:: INFORMATION SUPPLIED ::
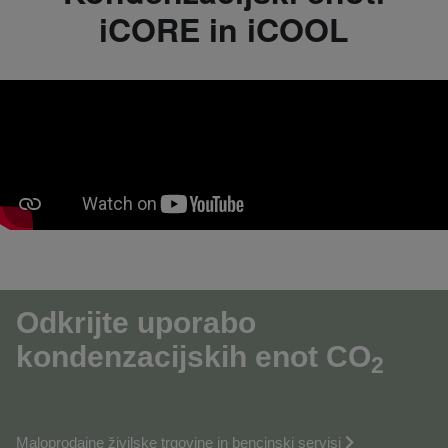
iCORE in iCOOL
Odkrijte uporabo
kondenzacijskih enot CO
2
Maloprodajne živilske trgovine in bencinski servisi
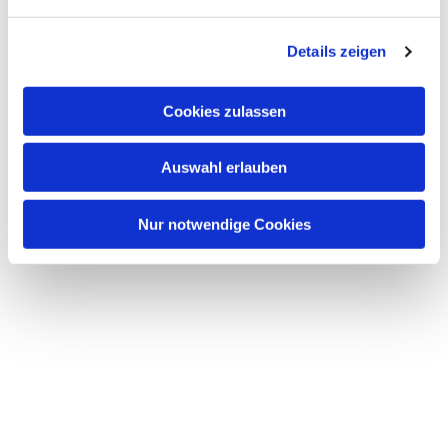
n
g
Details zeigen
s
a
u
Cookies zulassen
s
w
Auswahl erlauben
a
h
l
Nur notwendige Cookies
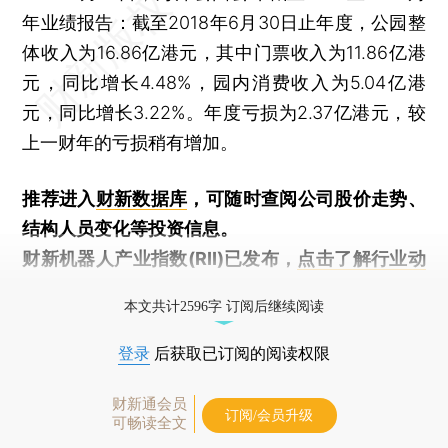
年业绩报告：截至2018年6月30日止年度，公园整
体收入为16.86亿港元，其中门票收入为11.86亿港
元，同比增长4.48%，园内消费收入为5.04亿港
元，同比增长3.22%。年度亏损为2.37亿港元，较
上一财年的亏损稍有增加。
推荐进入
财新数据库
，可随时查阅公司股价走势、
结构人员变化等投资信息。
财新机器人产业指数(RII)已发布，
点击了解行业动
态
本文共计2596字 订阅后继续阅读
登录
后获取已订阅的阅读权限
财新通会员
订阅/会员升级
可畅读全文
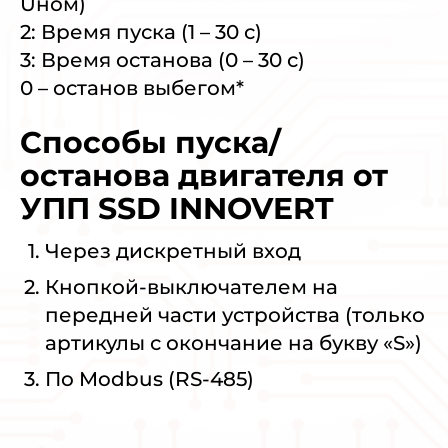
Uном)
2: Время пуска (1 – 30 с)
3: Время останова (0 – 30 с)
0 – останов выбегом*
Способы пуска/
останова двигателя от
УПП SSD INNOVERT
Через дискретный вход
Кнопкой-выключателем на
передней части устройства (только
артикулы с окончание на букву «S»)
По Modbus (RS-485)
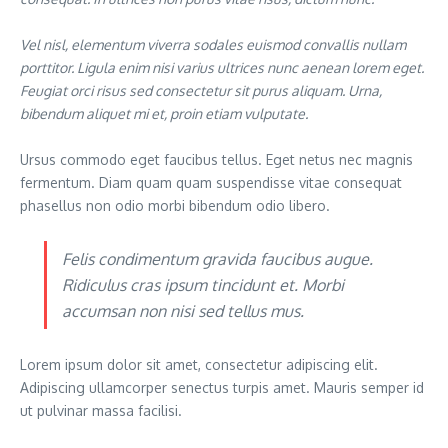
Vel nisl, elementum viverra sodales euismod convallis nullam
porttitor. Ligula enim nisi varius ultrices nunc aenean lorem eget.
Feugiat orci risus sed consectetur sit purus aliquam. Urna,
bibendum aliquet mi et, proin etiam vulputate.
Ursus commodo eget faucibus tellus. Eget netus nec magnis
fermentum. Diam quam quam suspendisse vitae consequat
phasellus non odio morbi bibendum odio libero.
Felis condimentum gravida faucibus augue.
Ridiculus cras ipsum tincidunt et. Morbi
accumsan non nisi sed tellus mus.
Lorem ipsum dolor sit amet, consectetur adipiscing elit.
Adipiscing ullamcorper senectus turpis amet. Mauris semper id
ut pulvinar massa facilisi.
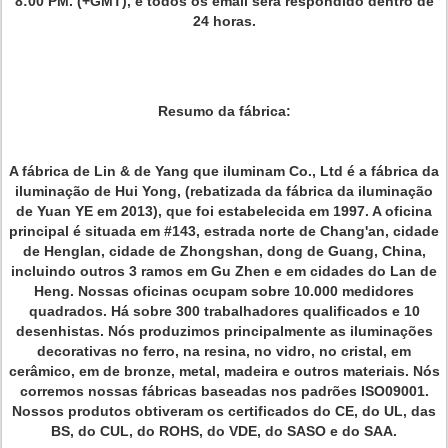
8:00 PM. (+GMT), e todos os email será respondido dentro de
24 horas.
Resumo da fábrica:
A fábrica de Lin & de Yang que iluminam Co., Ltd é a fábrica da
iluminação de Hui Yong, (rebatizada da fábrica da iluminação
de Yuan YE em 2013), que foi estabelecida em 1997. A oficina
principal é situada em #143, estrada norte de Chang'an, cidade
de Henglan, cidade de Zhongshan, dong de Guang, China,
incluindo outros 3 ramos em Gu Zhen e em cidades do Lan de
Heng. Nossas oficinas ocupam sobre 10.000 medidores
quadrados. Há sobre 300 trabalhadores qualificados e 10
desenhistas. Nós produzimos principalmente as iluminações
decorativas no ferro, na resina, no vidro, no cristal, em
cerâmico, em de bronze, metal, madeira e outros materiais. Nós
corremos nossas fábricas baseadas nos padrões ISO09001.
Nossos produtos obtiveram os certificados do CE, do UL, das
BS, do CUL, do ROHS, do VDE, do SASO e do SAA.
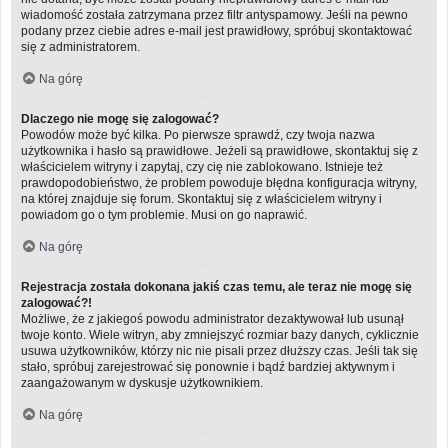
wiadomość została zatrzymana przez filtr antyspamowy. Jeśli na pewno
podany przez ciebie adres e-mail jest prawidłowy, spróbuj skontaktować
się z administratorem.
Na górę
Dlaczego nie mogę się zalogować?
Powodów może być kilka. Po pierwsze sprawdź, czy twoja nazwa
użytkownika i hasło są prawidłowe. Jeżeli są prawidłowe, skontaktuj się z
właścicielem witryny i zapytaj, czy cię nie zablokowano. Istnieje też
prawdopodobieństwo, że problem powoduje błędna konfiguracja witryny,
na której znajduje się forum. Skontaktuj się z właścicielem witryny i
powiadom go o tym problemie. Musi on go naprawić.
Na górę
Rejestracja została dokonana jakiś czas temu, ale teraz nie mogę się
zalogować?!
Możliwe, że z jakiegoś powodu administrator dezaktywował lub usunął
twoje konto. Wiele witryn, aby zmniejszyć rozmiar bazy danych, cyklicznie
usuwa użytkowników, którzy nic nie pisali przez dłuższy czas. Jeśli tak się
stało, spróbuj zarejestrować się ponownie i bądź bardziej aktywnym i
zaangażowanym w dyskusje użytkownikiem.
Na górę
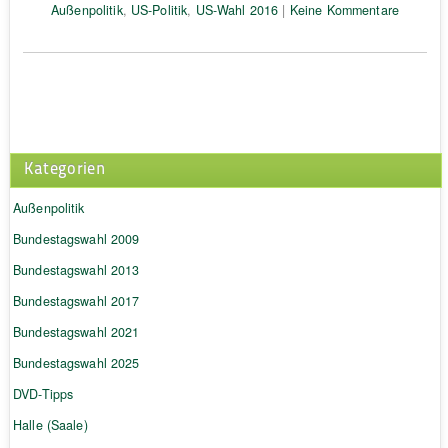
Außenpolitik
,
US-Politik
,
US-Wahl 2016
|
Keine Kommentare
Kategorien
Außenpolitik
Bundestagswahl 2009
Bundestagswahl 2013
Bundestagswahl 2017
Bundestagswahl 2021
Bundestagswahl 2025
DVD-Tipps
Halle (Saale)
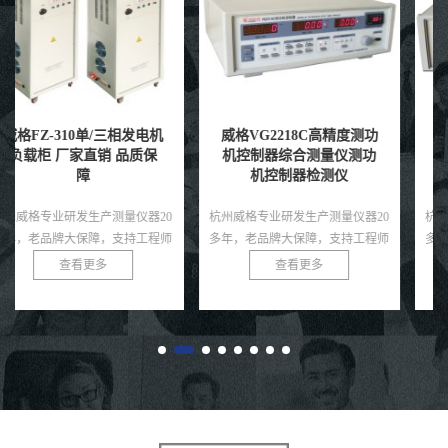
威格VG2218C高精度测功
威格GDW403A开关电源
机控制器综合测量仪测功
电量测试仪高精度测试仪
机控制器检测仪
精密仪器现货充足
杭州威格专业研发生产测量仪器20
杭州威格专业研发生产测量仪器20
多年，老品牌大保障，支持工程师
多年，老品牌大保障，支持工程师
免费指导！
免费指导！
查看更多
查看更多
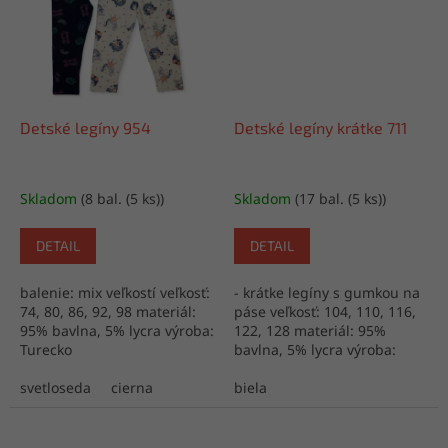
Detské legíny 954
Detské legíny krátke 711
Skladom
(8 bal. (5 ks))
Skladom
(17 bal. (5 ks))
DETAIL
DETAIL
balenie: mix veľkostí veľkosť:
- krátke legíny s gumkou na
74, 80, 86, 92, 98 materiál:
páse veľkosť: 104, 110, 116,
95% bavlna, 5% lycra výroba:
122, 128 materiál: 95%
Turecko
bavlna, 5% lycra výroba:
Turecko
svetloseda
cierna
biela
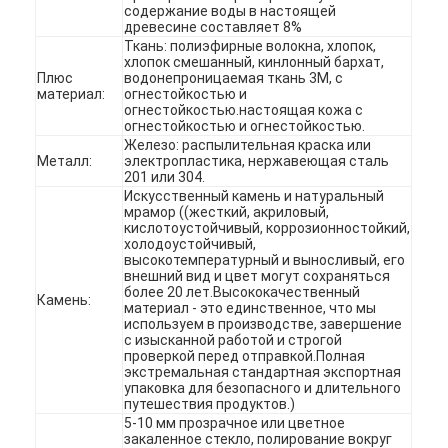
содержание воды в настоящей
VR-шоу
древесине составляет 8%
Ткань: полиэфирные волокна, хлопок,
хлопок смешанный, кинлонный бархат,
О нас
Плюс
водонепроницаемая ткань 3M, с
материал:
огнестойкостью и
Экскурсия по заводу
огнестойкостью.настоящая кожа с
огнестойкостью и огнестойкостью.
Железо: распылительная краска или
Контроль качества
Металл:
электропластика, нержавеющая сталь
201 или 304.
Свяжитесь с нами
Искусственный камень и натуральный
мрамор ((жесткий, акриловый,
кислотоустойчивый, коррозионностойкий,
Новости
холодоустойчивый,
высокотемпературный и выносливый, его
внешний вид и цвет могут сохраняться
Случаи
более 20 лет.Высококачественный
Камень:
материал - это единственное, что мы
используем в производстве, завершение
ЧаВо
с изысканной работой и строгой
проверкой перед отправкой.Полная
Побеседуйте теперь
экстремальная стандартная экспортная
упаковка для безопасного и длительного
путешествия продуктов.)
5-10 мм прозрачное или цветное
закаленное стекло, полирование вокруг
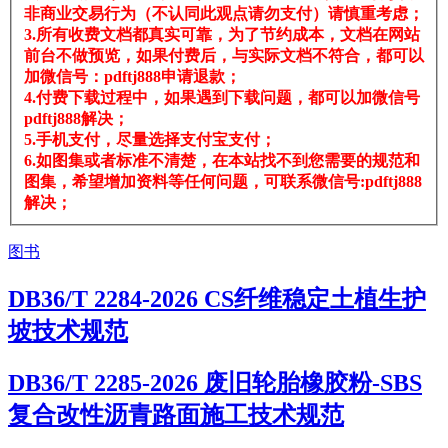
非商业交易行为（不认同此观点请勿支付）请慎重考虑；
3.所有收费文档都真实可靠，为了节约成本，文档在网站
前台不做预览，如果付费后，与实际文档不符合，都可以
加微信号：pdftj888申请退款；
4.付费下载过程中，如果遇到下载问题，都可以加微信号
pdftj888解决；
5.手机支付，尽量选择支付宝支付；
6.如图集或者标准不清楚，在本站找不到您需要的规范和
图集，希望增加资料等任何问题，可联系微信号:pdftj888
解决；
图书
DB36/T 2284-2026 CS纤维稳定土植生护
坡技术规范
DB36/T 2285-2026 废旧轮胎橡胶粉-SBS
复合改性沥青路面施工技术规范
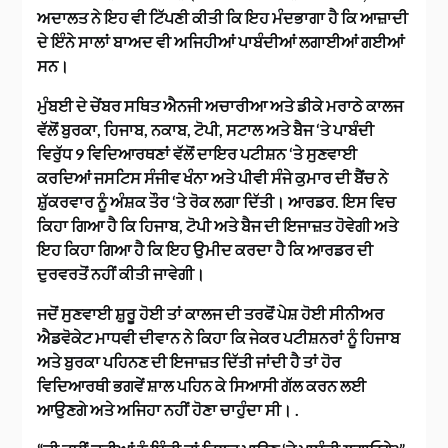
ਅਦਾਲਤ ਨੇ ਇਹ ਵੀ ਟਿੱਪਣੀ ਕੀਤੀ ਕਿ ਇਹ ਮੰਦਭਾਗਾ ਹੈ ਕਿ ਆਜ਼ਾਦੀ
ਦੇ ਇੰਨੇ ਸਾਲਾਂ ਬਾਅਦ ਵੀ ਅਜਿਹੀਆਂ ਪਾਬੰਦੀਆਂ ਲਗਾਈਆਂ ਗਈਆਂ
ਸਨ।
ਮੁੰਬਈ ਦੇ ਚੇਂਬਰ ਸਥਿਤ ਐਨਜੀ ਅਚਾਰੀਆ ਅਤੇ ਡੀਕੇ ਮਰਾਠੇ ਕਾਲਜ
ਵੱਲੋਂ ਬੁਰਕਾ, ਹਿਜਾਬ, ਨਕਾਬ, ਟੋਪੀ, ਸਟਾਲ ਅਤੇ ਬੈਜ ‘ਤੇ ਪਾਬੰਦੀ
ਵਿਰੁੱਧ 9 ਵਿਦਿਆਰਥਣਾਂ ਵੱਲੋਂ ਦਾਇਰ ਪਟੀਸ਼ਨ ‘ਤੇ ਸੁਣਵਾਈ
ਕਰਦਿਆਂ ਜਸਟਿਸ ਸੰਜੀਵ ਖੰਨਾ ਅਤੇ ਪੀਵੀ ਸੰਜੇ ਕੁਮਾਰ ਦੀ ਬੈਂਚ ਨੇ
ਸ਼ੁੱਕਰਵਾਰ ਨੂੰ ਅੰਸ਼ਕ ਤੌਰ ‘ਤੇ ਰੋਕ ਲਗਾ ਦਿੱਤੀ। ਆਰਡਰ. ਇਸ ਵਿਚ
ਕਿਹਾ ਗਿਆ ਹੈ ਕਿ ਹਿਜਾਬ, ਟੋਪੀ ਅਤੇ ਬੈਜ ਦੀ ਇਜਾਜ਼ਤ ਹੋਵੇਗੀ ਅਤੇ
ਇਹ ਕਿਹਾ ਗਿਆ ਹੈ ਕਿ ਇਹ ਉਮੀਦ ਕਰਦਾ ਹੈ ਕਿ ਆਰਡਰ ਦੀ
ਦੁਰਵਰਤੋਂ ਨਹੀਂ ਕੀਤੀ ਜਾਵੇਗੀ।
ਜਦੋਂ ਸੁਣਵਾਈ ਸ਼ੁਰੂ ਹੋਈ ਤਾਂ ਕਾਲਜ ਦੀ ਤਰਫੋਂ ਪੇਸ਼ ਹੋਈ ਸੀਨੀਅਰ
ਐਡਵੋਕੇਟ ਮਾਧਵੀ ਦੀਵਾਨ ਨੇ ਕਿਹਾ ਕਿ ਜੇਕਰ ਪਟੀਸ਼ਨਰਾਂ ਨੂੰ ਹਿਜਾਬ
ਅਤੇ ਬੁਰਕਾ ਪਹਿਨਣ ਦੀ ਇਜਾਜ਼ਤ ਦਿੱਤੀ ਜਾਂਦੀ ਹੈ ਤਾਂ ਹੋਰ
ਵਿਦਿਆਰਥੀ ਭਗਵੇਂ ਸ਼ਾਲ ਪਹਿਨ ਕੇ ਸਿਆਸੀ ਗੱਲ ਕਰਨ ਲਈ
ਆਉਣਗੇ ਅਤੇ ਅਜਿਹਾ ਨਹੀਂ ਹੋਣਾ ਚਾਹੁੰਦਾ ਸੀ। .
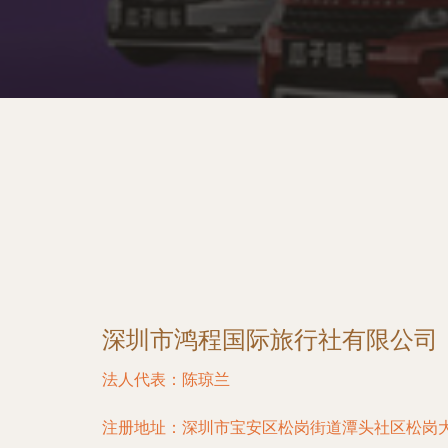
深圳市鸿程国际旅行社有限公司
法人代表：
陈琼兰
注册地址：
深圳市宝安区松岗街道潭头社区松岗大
:::
WORK ITEM.
If a picture appears among the records, leave it out, and otherwise reproduce exactly every line from the first line through the one with "后获取已订阅的阅读权限", both included.

RESPONSE TO THE EXERCISE.
iCORE in iCOOL
Odkrijte uporabo
kondenzacijskih enot CO
2
Maloprodajne živilske trgovine in bencinski servisi
n
g
Details zeigen
s
a
u
Cookies zulassen
s
w
Auswahl erlauben
a
h
l
Nur notwendige Cookies
年业绩报告：截至2018年6月30日止年度，公园整
体收入为16.86亿港元，其中门票收入为11.86亿港
元，同比增长4.48%，园内消费收入为5.04亿港
元，同比增长3.22%。年度亏损为2.37亿港元，较
上一财年的亏损稍有增加。
推荐进入
财新数据库
，可随时查阅公司股价走势、
结构人员变化等投资信息。
财新机器人产业指数(RII)已发布，
点击了解行业动
态
本文共计2596字 订阅后继续阅读
登录
后获取已订阅的阅读权限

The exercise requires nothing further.